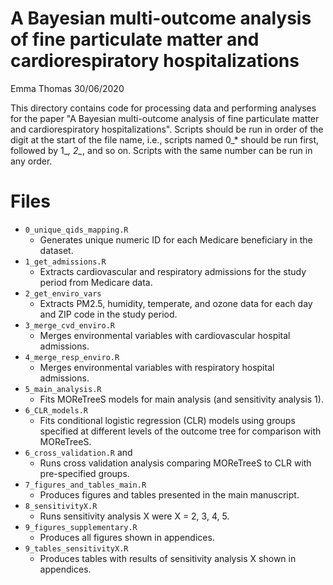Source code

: A Bayesian multi-outcome analysis of fine particulate matter and cardiorespiratory hospitalizations
================
Emma Thomas
30/06/2020

This directory contains code for processing data and performing analyses for the paper "A Bayesian multi-outcome analysis of fine particulate matter and cardiorespiratory hospitalizations".
Scripts should be run in order of the digit at the start of the file name, i.e., scripts named 0_* should be run first, followed by 1_*, 2_*, and so on. Scripts with the same number can be run in any order.

# Files

  - `0_unique_qids_mapping.R`
      - Generates unique numeric ID for each Medicare beneficiary in the dataset.
  - `1_get_admissions.R`
      - Extracts cardiovascular and respiratory admissions for the study period from Medicare data.
  - `2_get_enviro_vars`
      - Extracts PM2.5, humidity, temperate, and ozone data for each day and ZIP code in the study period.
  - `3_merge_cvd_enviro.R`
      - Merges environmental variables with cardiovascular hospital admissions.
  - `4_merge_resp_enviro.R`
      - Merges environmental variables with respiratory hospital admissions.
  - `5_main_analysis.R`
      - Fits MOReTreeS models for main analysis (and sensitivity analysis 1).
  - `6_CLR_models.R`
      - Fits conditional logistic regression (CLR) models using groups specified at different levels of the outcome tree for comparison with MOReTreeS.
  - `6_cross_validation.R` and
      - Runs cross validation analysis comparing MOReTreeS to CLR with pre-specified groups.
  - `7_figures_and_tables_main.R`
      - Produces figures and tables presented in the main manuscript.
  - `8_sensitivityX.R`
      - Runs sensitivity analysis X were X = 2, 3, 4, 5.
  - `9_figures_supplementary.R`
      - Produces all figures shown in appendices.
  - `9_tables_sensitivityX.R`
      - Produces tables with results of sensitivity analysis X shown in appendices.
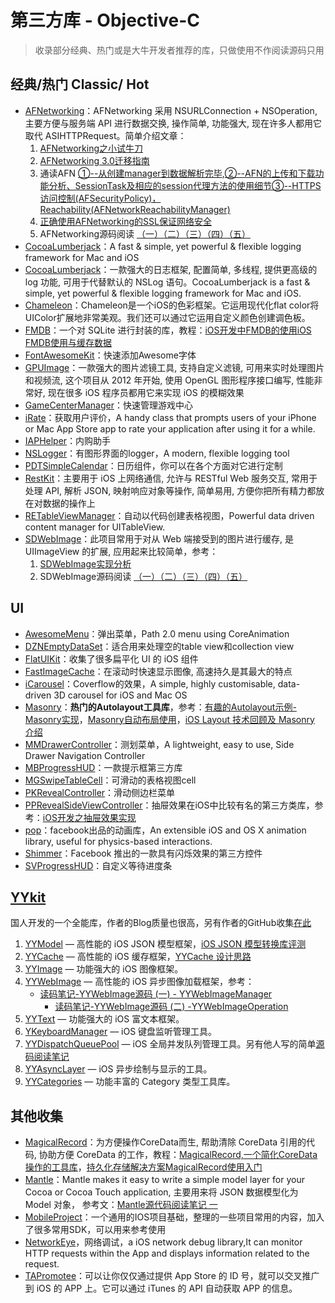 # 第三方库 - Objective-C
> 收录部分经典、热门或是大牛开发者推荐的库，只做使用不作阅读源码只用

## 经典/热门 Classic/ Hot
- [AFNetworking][1]：AFNetworking 采用 NSURLConnection + NSOperation, 主要方便与服务端 API 进行数据交换, 操作简单, 功能强大, 现在许多人都用它取代 ASIHTTPRequest。简单介绍文章：
	1. [AFNetworking之小试牛刀][2]
	2. [AFNetworking 3.0迁移指南][3]
	3. 通读AFN [①--从创建manager到数据解析完毕][4],[②--AFN的上传和下载功能分析、SessionTask及相应的session代理方法的使用细节][5][③--HTTPS访问控制(AFSecurityPolicy)，Reachability(AFNetworkReachabilityManager)][6]
	4. [正确使用AFNetworking的SSL保证网络安全][7]
	5. AFNetworking源码阅读 [（一）][8][（二）][9][（三）][10][（四）][11][（五）][12]
- [CocoaLumberjack][13]：A fast & simple, yet powerful & flexible logging framework for Mac and iOS
- [CocoaLumberjack][14]：一款强大的日志框架, 配置简单, 多线程, 提供更高级的 log 功能, 可用于代替默认的 NSLog 语句。CocoaLumberjack is a fast & simple, yet powerful & flexible logging framework for Mac and iOS.
- [Chameleon][15]：Chameleon是一个iOS的色彩框架。它运用现代化flat color将UIColor扩展地非常美观。我们还可以通过它运用自定义颜色创建调色板。
- [FMDB][16]：一个对 SQLite 进行封装的库，教程：[iOS开发中FMDB的使用][17][iOS FMDB使用与缓存数据][18]
- [FontAwesomeKit][19]：快速添加Awesome字体
- [GPUImage][20]：一款强大的图片滤镜工具, 支持自定义滤镜, 可用来实时处理图片和视频流, 这个项目从 2012 年开始, 使用 OpenGL 图形程序接口编写, 性能非常好, 现在很多 iOS 程序员都用它来实现 iOS 的模糊效果
- [GameCenterManager][21]：快速管理游戏中心
- [iRate][22]：获取用户评价，A handy class that prompts users of your iPhone or Mac App Store app to rate your application after using it for a while. 
- [IAPHelper][23]：内购助手
- [NSLogger][24]：有图形界面的logger，A modern, flexible logging tool
- [PDTSimpleCalendar][25]：日历组件，你可以在各个方面对它进行定制
- [RestKit][26]：主要用于 iOS 上网络通信, 允许与 RESTful Web 服务交互, 常用于处理 API, 解析 JSON, 映射响应对象等操作, 简单易用, 方便你把所有精力都放在对数据的操作上
- [RETableViewManager][27]：自动以代码创建表格视图，Powerful data driven content manager for UITableView.
- [SDWebImage][28]：此项目常用于对从 Web 端接受到的图片进行缓存, 是 UIImageView 的扩展, 应用起来比较简单，参考：
	1. [SDWebImage实现分析][29]
	2. SDWebImage源码阅读 [（一）][30][（二）][31][（三）][32][（四）][33][（五）][34]


## UI
- [AwesomeMenu][35]：弹出菜单，Path 2.0 menu using CoreAnimation
- [DZNEmptyDataSet][36]：适合用来处理空的table view和collection view
- [FlatUIKit][37]：收集了很多扁平化 UI 的 iOS 组件
- [FastImageCache][38]：在滚动时快速显示图像, 高速持久是其最大的特点
- [iCarousel][39]：Coverflow的效果，A simple, highly customisable, data-driven 3D carousel for iOS and Mac OS
- [Masonry][40]：**热门的Autolayout工具库**，参考：[有趣的Autolayout示例-Masonry实现][41]，[Masonry自动布局使用][42]，[iOS Layout 技术回顾及 Masonry 介绍][43]
- [MMDrawerController][44]：测划菜单，A lightweight, easy to use, Side Drawer Navigation Controller
- [MBProgressHUD][45]：一款提示框第三方库
- [MGSwipeTableCell][46]：可滑动的表格视图cell
- [PKRevealController][47]：滑动侧边栏菜单
- [PPRevealSideViewController][48]：抽屉效果在iOS中比较有名的第三方类库，参考：[iOS开发之抽屉效果实现][49]
- [pop][50]：facebook出品的动画库，An extensible iOS and OS X animation library, useful for physics-based interactions.
- [Shimmer][51]：Facebook 推出的一款具有闪烁效果的第三方控件
- [SVProgressHUD][52]：自定义等待进度条


## [YYkit][53]
国人开发的一个全能库，作者的Blog质量也很高，另有作者的GitHub收集[在此][54]
1. [YYModel][55] — 高性能的 iOS JSON 模型框架，[iOS JSON 模型转换库评测][56]
2. [YYCache][57] — 高性能的 iOS 缓存框架，[YYCache 设计思路][58]
3. [YYImage][59] — 功能强大的 iOS 图像框架。
4. [YYWebImage][60] — 高性能的 iOS 异步图像加载框架，参考：
	- [读码笔记-YYWebImage源码 (一) - YYWebImageManager][61]
		- [读码笔记-YYWebImage源码 (二) -YYWebImageOperation][62]
5. [YYText][63] — 功能强大的 iOS 富文本框架。
6. [YKeyboardManager][64] — iOS 键盘监听管理工具。
7. [YYDispatchQueuePool][65] — iOS 全局并发队列管理工具。另有他人写的简单[源码阅读笔记][66]
8. [YYAsyncLayer][67] — iOS 异步绘制与显示的工具。
9. [YYCategories][68] — 功能丰富的 Category 类型工具库。


## 其他收集
- [MagicalRecord][69]：为方便操作CoreData而生, 帮助清除 CoreData 引用的代码, 协助方便 CoreData 的工作，教程：[MagicalRecord,一个简化CoreData操作的工具库][70]，[持久化存储解决方案MagicalRecord使用入门][71]
- [Mantle][72]：Mantle makes it easy to write a simple model layer for your Cocoa or Cocoa Touch application, 主要用来将 JSON 数据模型化为 Model 对象， 参考文：[Mantle源代码阅读笔记 一][73]
- [MobileProject][74]：一个通用的IOS项目基础，整理的一些项目常用的内容，加入了很多常用SDK，可以用来参考使用
- [NetworkEye][75]，网络调试，a iOS network debug library,It can monitor HTTP requests within the App and displays information related to the request.
- [TAPromotee][76]：可以让你仅仅通过提供 App Store 的 ID 号，就可以交叉推广到 iOS 的 APP 上。它可以通过 iTunes 的 API 自动获取 APP 的信息。

[1]:	https://github.com/AFNetworking/AFNetworking "AFNetworking"
[2]:	http://www.jianshu.com/p/8cc137ac26f0 "AFNetworking之小试牛刀"
[3]:	http://www.jianshu.com/p/047463a7ce9b "AFNetworking 3.0迁移指南"
[4]:	http://www.cnblogs.com/Mike-zh/p/5167017.html "通读AFN①--从创建manager到数据解析完毕"
[5]:	http://www.cnblogs.com/Mike-zh/p/5172389.html "通读AFN②--AFN的上传和下载功能分析、SessionTask及相应的session代理方法的使用细节"
[6]:	http://www.cnblogs.com/Mike-zh/p/5174238.html "通读AFN③--HTTPS访问控制(AFSecurityPolicy)，Reachability(AFNetworkReachabilityManager)"
[7]:	http://www.jianshu.com/p/4102b817ff2f "正确使用AFNetworking的SSL保证网络安全"
[8]:	http://www.cnblogs.com/polobymulberry/p/5081049.html "【原】AFNetworking源码阅读（一）"
[9]:	http://www.cnblogs.com/polobymulberry/p/5131983.html "【原】AFNetworking源码阅读（二）"
[10]:	http://www.cnblogs.com/polobymulberry/p/5140806.html "【原】AFNetworking源码阅读（三）"
[11]:	http://www.cnblogs.com/polobymulberry/p/5160946.html "【原】AFNetworking源码阅读（四）"
[12]:	http://www.cnblogs.com/polobymulberry/p/5170093.html "【原】AFNetworking源码阅读（五）"
[13]:	https://github.com/CocoaLumberjack/CocoaLumberjack "CocoaLumberjack"
[14]:	https://github.com/CocoaLumberjack/CocoaLumberjack "CocoaLumberjack"
[15]:	https://github.com/ViccAlexander/Chameleon "Chameleon"
[16]:	https://github.com/ccgus/fmdb "FMDB"
[17]:	http://www.cnblogs.com/jerehedu/p/5025950.html "iOS开发中FMDB的使用"
[18]:	http://www.jianshu.com/p/968c381cb7d7 "iOS FMDB使用与缓存数据"
[19]:	https://github.com/PrideChung/FontAwesomeKit "FontAwesomeKit"
[20]:	https://github.com/BradLarson/GPUImage "GPUImage"
[21]:	https://github.com/nihalahmed/GameCenterManager "GameCenterManager"
[22]:	https://github.com/nicklockwood/iRate "iRate"
[23]:	https://github.com/saturngod/IAPHelper "IAPHelper"
[24]:	https://github.com/fpillet/NSLogger "NSLogger"
[25]:	https://github.com/jivesoftware/PDTSimpleCalendar "PDTSimpleCalendar"
[26]:	https://github.com/RestKit/RestKit "RestKit"
[27]:	https://github.com/romaonthego/RETableViewManager "RETableViewManager"
[28]:	https://github.com/rs/SDWebImage "SDWebImage"
[29]:	http://southpeak.github.io/blog/2015/02/07/sourcecode-sdwebimage/ "SDWebImage实现分析"
[30]:	http://www.cnblogs.com/polobymulberry/p/5010303.html "【原】SDWebImage源码阅读（一）"
[31]:	http://www.cnblogs.com/polobymulberry/p/5012649.html "【原】SDWebImage源码阅读（二）"
[32]:	http://www.cnblogs.com/polobymulberry/p/5017995.html "【原】SDWebImage源码阅读（三）"
[33]:	http://www.cnblogs.com/polobymulberry/p/5060110.html "【原】SDWebImage源码阅读（四）"
[34]:	http://www.cnblogs.com/polobymulberry/p/5016439.html "【原】SDWebImage源码阅读（五）"
[35]:	https://github.com/levey/AwesomeMenu "AwesomeMenu"
[36]:	https://github.com/dzenbot/DZNEmptyDataSet "DZNEmptyDataSet"
[37]:	https://github.com/Grouper/FlatUIKit "FlatUIKit"
[38]:	https://github.com/path/FastImageCache "FastImageCache"
[39]:	https://github.com/nicklockwood/iCarousel "iCarousel"
[40]:	https://github.com/SnapKit/Masonry "Masonry"
[41]:	http://tutuge.me/2015/05/23/autolayout-example-with-masonry/ "有趣的Autolayout示例-Masonry实现"
[42]:	http://www.cnblogs.com/salam/p/5054474.html "Masonry自动布局使用"
[43]:	http://www.taijicoder.com/2015/12/12/iOS-Layout-and-Masnory/ "iOS Layout 技术回顾及 Masonry 介绍"
[44]:	https://github.com/mutualmobile/MMDrawerController "MMDrawerController"
[45]:	https://github.com/jdg/MBProgressHUD "MBProgressHUD"
[46]:	https://github.com/MortimerGoro/MGSwipeTableCell "MGSwipeTableCell"
[47]:	https://github.com/pkluz/PKRevealController "PKRevealController"
[48]:	https://github.com/ipup/PPRevealSideViewController "PPRevealSideViewController"
[49]:	http://ios.jobbole.com/83402/ "iOS开发之抽屉效果实现"
[50]:	https://github.com/facebook/pop "pop"
[51]:	https://github.com/facebook/Shimmer "Shimmer"
[52]:	https://github.com/TransitApp/SVProgressHUD "SVProgressHUD"
[53]:	https://github.com/ibireme/YYKit
[54]:	http://github.ibireme.com/github/list/ios/#
[55]:	https://github.com/ibireme/YYModel
[56]:	http://blog.ibireme.com/2015/10/23/ios_model_framework_benchmark/ "iOS JSON 模型转换库评测"
[57]:	https://github.com/ibireme/YYCache
[58]:	http://blog.ibireme.com/2015/10/26/yycache/ "YYCache 设计思路"
[59]:	https://github.com/ibireme/YYImage
[60]:	https://github.com/ibireme/YYWebImage
[61]:	http://huangshaohua.cn/2015/12/29/du-ma-bi-ji-yywebimageyuan-ma/ "读码笔记-YYWebImage源码 (一) - YYWebImageManager"
[62]:	http://huangshaohua.cn/2016/01/02/du-ma-bi-ji-yywebimageyuan-ma-er-yywebimageoperation/ "读码笔记-YYWebImage源码 (二) -YYWebImageOperation"
[63]:	https://github.com/ibireme/YYText
[64]:	https://github.com/ibireme/YYKeyboardManager "YYKeyboardManager"
[65]:	https://github.com/ibireme/YYDispatchQueuePool "YYDispatchQueuePool"
[66]:	http://kittenyang.com/yydispatchqueuepool-learning-note/ "YYDispatchQueuePool 源码阅读笔记"
[67]:	https://github.com/ibireme/YYAsyncLayer "YYAsyncLayer"
[68]:	https://github.com/ibireme/YYCategories
[69]:	https://github.com/magicalpanda/MagicalRecord "MagicalRecord"
[70]:	http://segmentfault.com/a/1190000004132110 "MagicalRecord,一个简化CoreData操作的工具库"
[71]:	http://www.cocoachina.com/ios/20151214/14649.html
[72]:	https://github.com/Mantle/Mantle "Mantle"
[73]:	http://blog.csdn.net/colorapp/article/details/50277317 "Mantle源代码阅读笔记 一"
[74]:	https://github.com/wujunyang/MobileProject "MobileProject"
[75]:	https://github.com/coderyi/NetworkEye "NetworkEye"
[76]:	https://github.com/JanC/TAPromotee "TAPromotee"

|---|

_The task_: Can you copy out, word for word, the part of the listing that begins with the line containing "## [YYkit][53]" and ends with the line containing "3. [YYImage][59] — 功能强大的 iOS 图像框架。"?

_Answer to this problem_:
## [YYkit][53]
国人开发的一个全能库，作者的Blog质量也很高，另有作者的GitHub收集[在此][54]
1. [YYModel][55] — 高性能的 iOS JSON 模型框架，[iOS JSON 模型转换库评测][56]
2. [YYCache][57] — 高性能的 iOS 缓存框架，[YYCache 设计思路][58]
3. [YYImage][59] — 功能强大的 iOS 图像框架。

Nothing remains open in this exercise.